• PROBLEM REQUIREMENTS: In the passage about the film's supporting cast, reproduce verbatim the text from "The acting stalwarts" to "man to Gracie.".

• TEXT PROVIDED:
• • • • • • •

The acting stalwarts in the Norths' world of hats, gloves and shoulder pads include, by the way, Rose Hobart. Yes, the same Rose Hobart Joseph Cornell built his trancy 1936 experimental film around, named for her, looping and relooping a blue-tinted clip of Hobart's jungle glamour in East of Borneo (1931). The roster of dependable character actors -- Virginia Grey, Jerome Cowan, Felix Bressart (comic relief as a Fuller Brush Man caricature), Thin Man veteran Porter Hall, Keye Luke – appearing as cops, suspects, witnesses, all seem little more than stick figures designed to serve as foils for Gracie. George Burns, by the way, doesn't appear. But then he doesn't have to. All the others are, in a sense, George Burns. All, to one degree or another, take turns playing straight man to Gracie.

• • • • • • •

• DATA FOR ANALYSIS:
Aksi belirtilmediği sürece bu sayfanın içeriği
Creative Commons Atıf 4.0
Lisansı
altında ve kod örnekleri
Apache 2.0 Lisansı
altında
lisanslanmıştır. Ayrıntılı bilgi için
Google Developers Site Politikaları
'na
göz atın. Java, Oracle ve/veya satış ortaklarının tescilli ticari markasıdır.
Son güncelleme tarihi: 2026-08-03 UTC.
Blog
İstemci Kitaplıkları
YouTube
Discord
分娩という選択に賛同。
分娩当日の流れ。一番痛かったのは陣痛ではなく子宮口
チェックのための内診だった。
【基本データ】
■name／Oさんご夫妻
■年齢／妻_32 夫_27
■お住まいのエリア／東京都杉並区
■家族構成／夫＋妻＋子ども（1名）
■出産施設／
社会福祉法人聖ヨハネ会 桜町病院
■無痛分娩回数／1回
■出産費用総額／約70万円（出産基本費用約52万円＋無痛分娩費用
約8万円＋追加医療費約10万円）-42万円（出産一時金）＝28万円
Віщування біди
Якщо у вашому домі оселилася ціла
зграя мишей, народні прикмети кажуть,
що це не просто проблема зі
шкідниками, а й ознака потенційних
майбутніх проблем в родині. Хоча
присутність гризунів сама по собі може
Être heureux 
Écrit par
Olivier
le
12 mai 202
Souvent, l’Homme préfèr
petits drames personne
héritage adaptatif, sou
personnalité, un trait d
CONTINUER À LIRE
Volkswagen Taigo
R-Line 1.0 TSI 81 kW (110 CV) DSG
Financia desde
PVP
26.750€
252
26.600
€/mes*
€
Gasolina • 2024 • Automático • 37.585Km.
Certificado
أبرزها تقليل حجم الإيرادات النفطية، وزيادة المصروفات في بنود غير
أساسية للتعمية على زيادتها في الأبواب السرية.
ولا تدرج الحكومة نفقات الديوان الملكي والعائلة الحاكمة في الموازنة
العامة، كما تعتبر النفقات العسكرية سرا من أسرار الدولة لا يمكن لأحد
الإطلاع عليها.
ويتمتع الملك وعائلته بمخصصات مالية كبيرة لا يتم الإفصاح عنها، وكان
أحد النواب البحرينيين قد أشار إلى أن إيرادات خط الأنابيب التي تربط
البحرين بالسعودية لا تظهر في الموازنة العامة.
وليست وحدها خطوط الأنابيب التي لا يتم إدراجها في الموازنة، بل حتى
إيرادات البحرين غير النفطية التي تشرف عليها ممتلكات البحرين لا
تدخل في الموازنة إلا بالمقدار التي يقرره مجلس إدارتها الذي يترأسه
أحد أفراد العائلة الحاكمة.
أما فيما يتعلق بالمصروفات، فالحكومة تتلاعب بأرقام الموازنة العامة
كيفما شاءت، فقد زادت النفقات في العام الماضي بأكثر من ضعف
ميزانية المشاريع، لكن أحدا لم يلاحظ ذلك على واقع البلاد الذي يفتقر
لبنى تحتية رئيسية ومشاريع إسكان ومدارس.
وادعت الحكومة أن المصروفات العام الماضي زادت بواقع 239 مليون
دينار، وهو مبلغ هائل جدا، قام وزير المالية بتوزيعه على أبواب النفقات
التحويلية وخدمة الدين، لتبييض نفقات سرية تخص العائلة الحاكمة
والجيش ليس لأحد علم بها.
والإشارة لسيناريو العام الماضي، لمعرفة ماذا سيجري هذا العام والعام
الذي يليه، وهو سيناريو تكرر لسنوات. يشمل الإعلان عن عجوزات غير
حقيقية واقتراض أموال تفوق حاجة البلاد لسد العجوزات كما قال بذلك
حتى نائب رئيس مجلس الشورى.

• • • • • • •

• SOLVED PROBLEM:
The acting stalwarts in the Norths' world of hats, gloves and shoulder pads include, by the way, Rose Hobart. Yes, the same Rose Hobart Joseph Cornell built his trancy 1936 experimental film around, named for her, looping and relooping a blue-tinted clip of Hobart's jungle glamour in East of Borneo (1931). The roster of dependable character actors -- Virginia Grey, Jerome Cowan, Felix Bressart (comic relief as a Fuller Brush Man caricature), Thin Man veteran Porter Hall, Keye Luke – appearing as cops, suspects, witnesses, all seem little more than stick figures designed to serve as foils for Gracie. George Burns, by the way, doesn't appear. But then he doesn't have to. All the others are, in a sense, George Burns. All, to one degree or another, take turns playing straight man to Gracie.